Seriously, but this IS NOT a rant about what and why we watch what we do on TV. Certainly there are plenty of offerings that inspire brain growth — Science, History, Travel, LIFETIME MOVIES!– and that’s all good for filling up the Einstein quadrant in our brains, but honestly, (and rest assured, no one can see your hand go up in agreement) doesn’t it also feel sinfully delicious when we’re craving just a little taste of junk-food, to succumb to an episode of Jersey Shore, Gypsy Weddings, any assortment of Housewives, or the especially disturbing Tots in Tiaras (please oh please, but tell me that people don’t ACTUALLY behave like this!)? If only because it can be so exhausting being a real person living a real life. And isn’t it strangely true that the more heinous the train wreck, the more likely we are to keep our eyeballs chained to the screen?
Hey, it’s exhausting being a real person living a real life. Really, I get it. It can be a truly welcome diversion after a day of being out in the world Fighting the Good Fight, to drop into the nearest comfy chair and tune into the angst of a bachelorette working her way through a dozen dishy men in order to find Mr. Old Spice on a White Horse, or another Bride driven to crazed meltdown at the bakery because the Fondant on her wedding cake is a hair-shade to dark to properly compliment the cascading butter-creme sweetheart roses.

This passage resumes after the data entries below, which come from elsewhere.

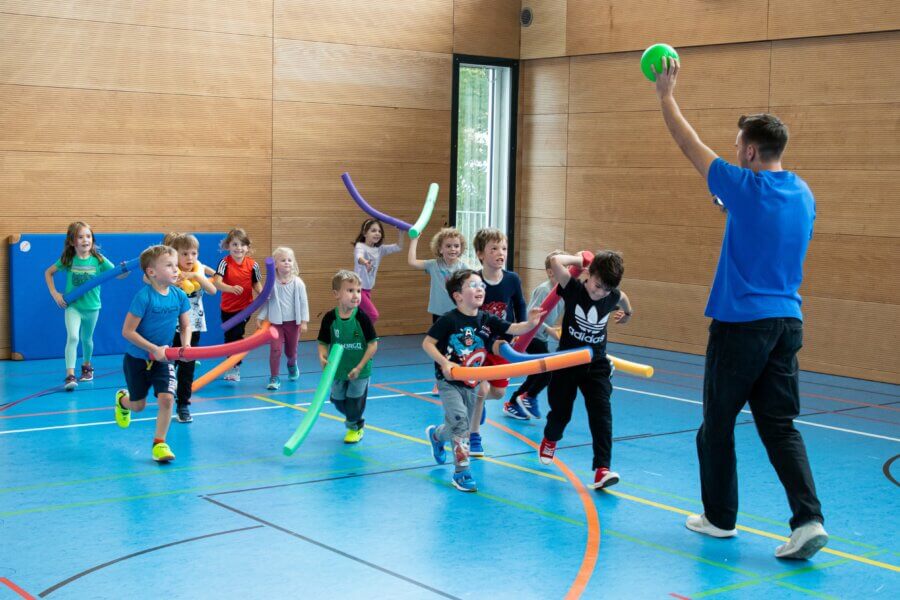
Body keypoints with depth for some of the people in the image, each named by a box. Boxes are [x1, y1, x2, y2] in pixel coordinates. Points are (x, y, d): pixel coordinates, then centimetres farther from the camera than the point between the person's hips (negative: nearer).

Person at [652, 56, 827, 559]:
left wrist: (666, 95, 9)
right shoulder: (804, 195, 6)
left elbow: (690, 145, -3)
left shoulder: (746, 187, -13)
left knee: (718, 424, 9)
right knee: (780, 425, 7)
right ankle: (809, 519, -6)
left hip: (741, 323, -6)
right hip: (788, 322, 6)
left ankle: (720, 517, 20)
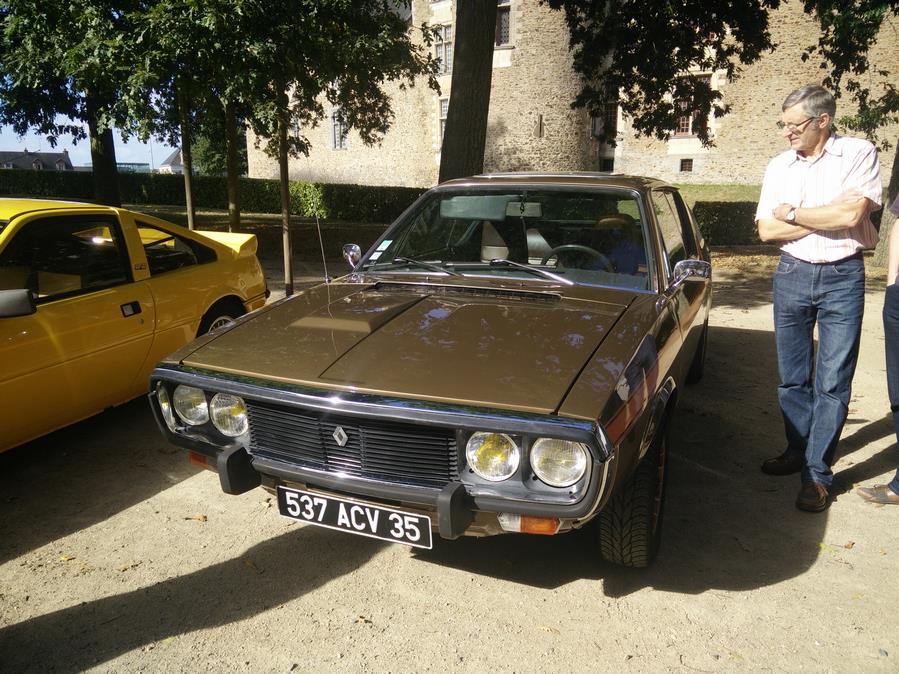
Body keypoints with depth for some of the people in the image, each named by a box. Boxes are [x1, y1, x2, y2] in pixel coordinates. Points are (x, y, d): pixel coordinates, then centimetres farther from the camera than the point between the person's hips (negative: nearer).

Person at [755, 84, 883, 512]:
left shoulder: (858, 154, -5)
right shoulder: (779, 166, 6)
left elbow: (852, 214, -19)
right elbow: (767, 230, -1)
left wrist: (793, 213, -9)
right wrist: (827, 217, -9)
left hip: (842, 277, -4)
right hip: (792, 274, 4)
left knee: (832, 382, -1)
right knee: (792, 377, 11)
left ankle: (818, 474, 6)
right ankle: (798, 451, 27)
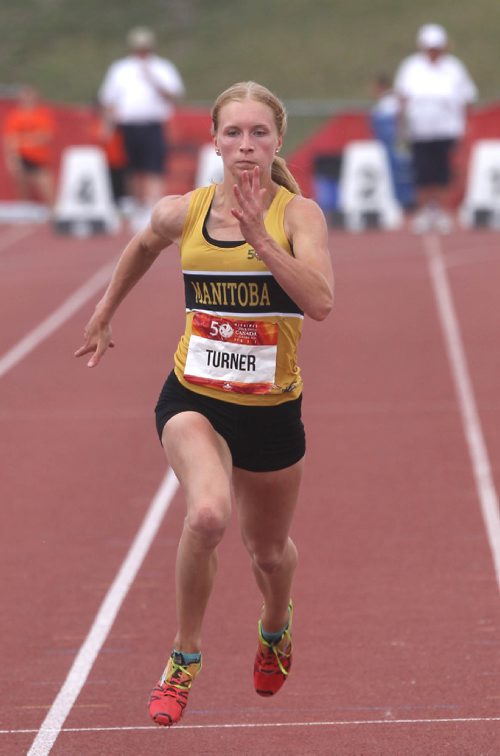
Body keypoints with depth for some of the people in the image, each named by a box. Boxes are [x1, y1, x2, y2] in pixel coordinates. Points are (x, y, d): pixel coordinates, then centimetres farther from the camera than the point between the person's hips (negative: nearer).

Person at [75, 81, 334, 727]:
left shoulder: (298, 214, -13)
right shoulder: (182, 213, -5)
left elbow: (320, 302, -29)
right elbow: (142, 246, 19)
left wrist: (258, 235, -32)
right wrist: (104, 313, 28)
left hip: (271, 408, 0)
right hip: (193, 399, 0)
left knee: (267, 550, 18)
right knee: (207, 514, -29)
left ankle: (275, 627, 56)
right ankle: (184, 657, -6)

It’s sort’ve like eating a Twinkie, so dreadful, and yet we nevertheless feel compelled to eat one now and again, (though preferably when no one is looking). And isn’t it strangely true (strange as in, the part of human nature we all recognize but are loathe to admit) that the more heinous the train wreck, the more likely we are to keep our eyeballs chained to the screen?
And Then There’s Real Life
But, herein lies the problem, it’s when viewers get confused and start to believe that what they’re seeing out there in Crazy Land, is actually the reality of our day-to-day interactions. Case in point, recently I read a blog post by Patricia Caviglia titled Be A Good Guest, which perfectly nails what I’m getting at, which is that REAL people don’t
sure as hell shouldn’t behave like the reality stars on the telly. In REAL LIFE good manners are still required, disagreements are preferably settled away from public places (although welcome and expected on TV, where table-flipping and unnatural hair extension removal are encouraged and rewarded with frequent replays), good parenting does not involve berating small children into fulfilling all of miserable parent’s lost dreams, sessions with ones therapist are still a private endeavor and not necessary dinner party conversation, and certainly our Multi Million Dollar weddings hold on even after our People Magazine covers have gone out to the recycling bin.
So, what’s the scoop? Are you finding more and more Reality Personalities creeping into your own real space?